Yes, he seems to have come full-circle in that his profile boasts that he "commands $6,000 a day" for his consulting to "Fortune 500" corporations. I've read hundreds of profiles of consultants and authors who earn that much and more as management gurus, yet none has ever bragged about the fees in public. Sounds like he hasn't changed all that much.
He claims to have co-founded Students for Responsible Business. But that organization claims to have been founded by hundreds of (you guessed it) students. Not this guy. He was probably just one of those self-proclaimed leaders preaching to the students to "do what I say, not what I do."
He says that BusinessWeek proclaimed him the "savior of B-school souls" in recognition of this "service" to the world and his many prior acknowledgments (you remember, Reagan, Theresa, world leaders). In fact, the article in question had a caption under Albion's photo that read: "The Self-Proclaimed Savior of B-School Souls." Now that's a very different meaning, obviously sarcastic. And it's also remarkably telling, as it seems the professional skeptics at BusinessWeek saw through this guy's bull the first time they met him.
Then there's the newsletter, which Albion claims is read my "over a million executives in 87 countries". Really? That's an awfully high number. I'm not even convinced there are a million "executives" who read English in this world, let alone those who actually read his newsletter. Then there's the professional reviewer who said the newsletter has "50,000 readers", a number he probably got from Albion. So it's not all "executives" and it's really only 5% of the number Albion uses in his profile.

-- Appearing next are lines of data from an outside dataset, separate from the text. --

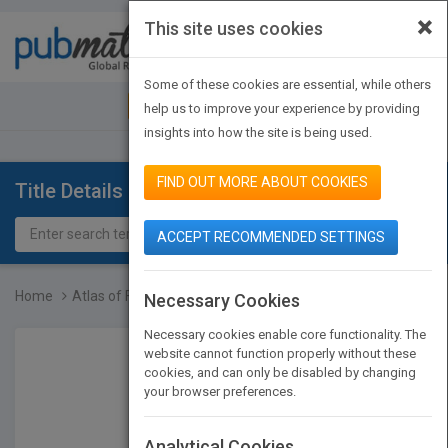
×
This site uses cookies
Toggle
navigat
Some of these cookies are essential, while others
JOIN PUBMATCH
SIGN IN
help us to improve your experience by providing
insights into how the site is being used.
FIND OUT MORE ABOUT COOKIES
Title Details
ACCEPT RECOMMENDED SETTINGS
Home
Atlas of Foreshortening:...
Necessary Cookies
Necessary cookies enable core functionality. The
website cannot function properly without these
cookies, and can only be disabled by changing
your browser preferences.
Analytical Cookies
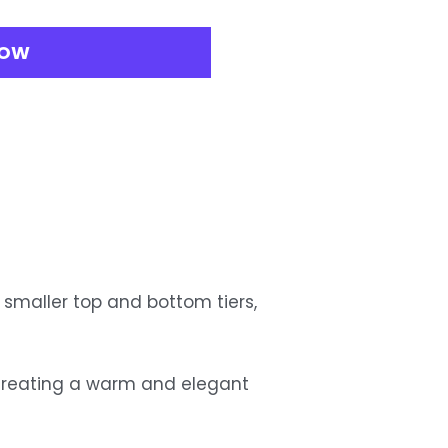
NOW
 smaller top and bottom tiers, 
, creating a warm and elegant 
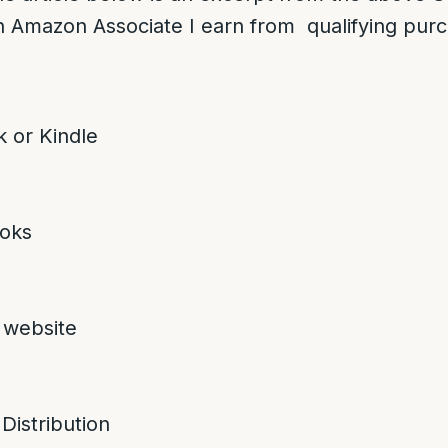
 Amazon Associate I earn from qualifying pur
 or Kindle
oks
 website
 Distribution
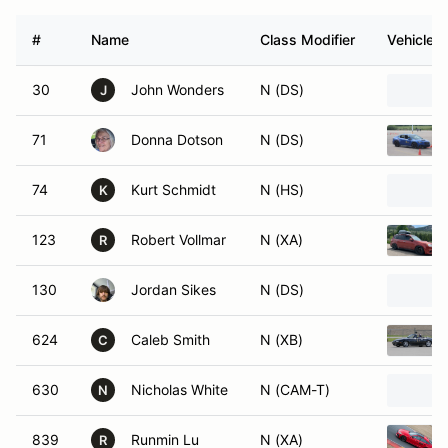
#
Name
Class Modifier
Vehicle
30
John Wonders
N (DS)
J
71
Donna Dotson
N (DS)
74
Kurt Schmidt
N (HS)
K
123
Robert Vollmar
N (XA)
R
130
Jordan Sikes
N (DS)
624
Caleb Smith
N (XB)
C
630
Nicholas White
N (CAM-T)
N
839
Runmin Lu
N (XA)
R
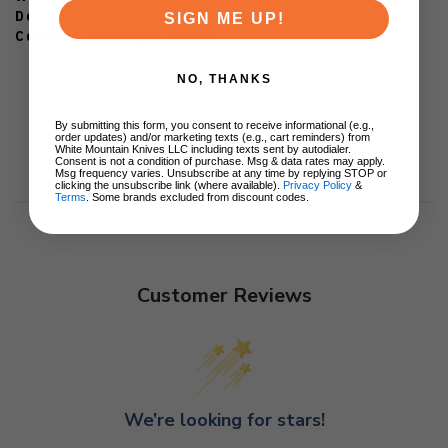
Designer: ATR
SIGN ME UP!
Country of Origin: China
NO, THANKS
By submitting this form, you consent to receive informational (e.g.,
order updates) and/or marketing texts (e.g., cart reminders) from
White Mountain Knives LLC including texts sent by autodialer.
Consent is not a condition of purchase. Msg & data rates may apply.
Msg frequency varies. Unsubscribe at any time by replying STOP or
clicking the unsubscribe link (where available).
Privacy Policy
&
Terms
. Some brands excluded from discount codes.
Customer Reviews
We’re looking for stars!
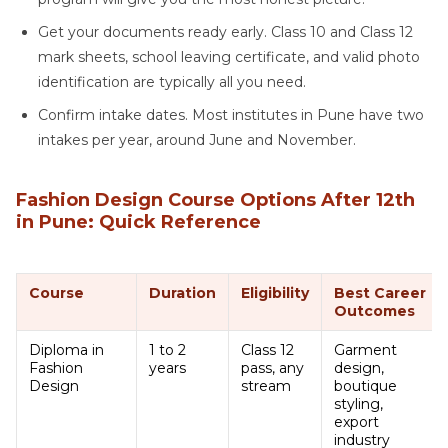
Get your documents ready early. Class 10 and Class 12
mark sheets, school leaving certificate, and valid photo
identification are typically all you need.
Confirm intake dates. Most institutes in Pune have two
intakes per year, around June and November.
Fashion Design Course Options After 12th
in Pune: Quick Reference
Course
Duration
Eligibility
Best Career
Outcomes
Diploma in
1 to 2
Class 12
Garment
Fashion
years
pass, any
design,
Design
stream
boutique
styling,
export
industry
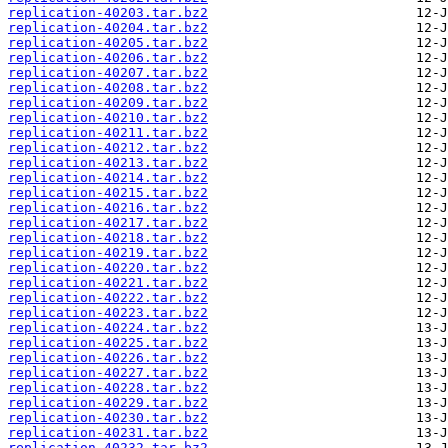
replication-40203.tar.bz2
replication-40204.tar.bz2
replication-40205.tar.bz2
replication-40206.tar.bz2
replication-40207.tar.bz2
replication-40208.tar.bz2
replication-40209.tar.bz2
replication-40210.tar.bz2
replication-40211.tar.bz2
replication-40212.tar.bz2
replication-40213.tar.bz2
replication-40214.tar.bz2
replication-40215.tar.bz2
replication-40216.tar.bz2
replication-40217.tar.bz2
replication-40218.tar.bz2
replication-40219.tar.bz2
replication-40220.tar.bz2
replication-40221.tar.bz2
replication-40222.tar.bz2
replication-40223.tar.bz2
replication-40224.tar.bz2
replication-40225.tar.bz2
replication-40226.tar.bz2
replication-40227.tar.bz2
replication-40228.tar.bz2
replication-40229.tar.bz2
replication-40230.tar.bz2
replication-40231.tar.bz2
replication-40232.tar.bz2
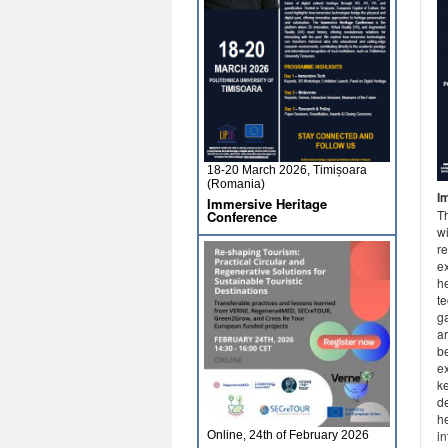
18-20 March 2026, Timișoara
(Romania)
I
Immersive Heritage
T
Conference
wi
re
ex
h
t
g
a
be
e
k
de
h
in
Online, 24th of February 2026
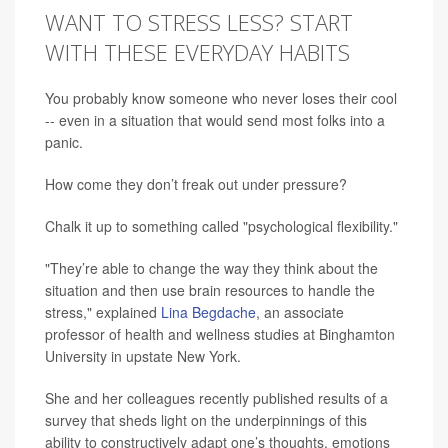
WANT TO STRESS LESS? START
WITH THESE EVERYDAY HABITS
You probably know someone who never loses their cool
-- even in a situation that would send most folks into a
panic.
How come they don’t freak out under pressure?
Chalk it up to something called "psychological flexibility."
"They’re able to change the way they think about the
situation and then use brain resources to handle the
stress," explained
Lina Begdache
, an associate
professor of health and wellness studies at Binghamton
University in upstate New York.
She and her colleagues recently published results of a
survey that sheds light on the underpinnings of this
ability to constructively adapt one’s thoughts, emotions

By now, I'm wondering if his book really was a New York Times Bestseller. I searched on the NYT archives for the title and author for any mention in the Books section of the paper and came up with nothing. I also pulled up a dozen or so best-seller lists from the year this book was published and saw no mention of it. It's not conclusive, but my doubts are justified by all the other exagerations.
I could go on, but it's really just more of the same depressing evidence of a collosal ego-maniac proclaiming himself the great savior of the soul of business, all the while clinging in a most pathetic way to any indicator of his self-worth, no matter how old, how gauche, or how fabricated it might be.
You want some REAL career advice? Tell the TRUTH! If you can pull that off, consistently, over many years, in the face of charlatans like Albion, you'll be the REAL success story.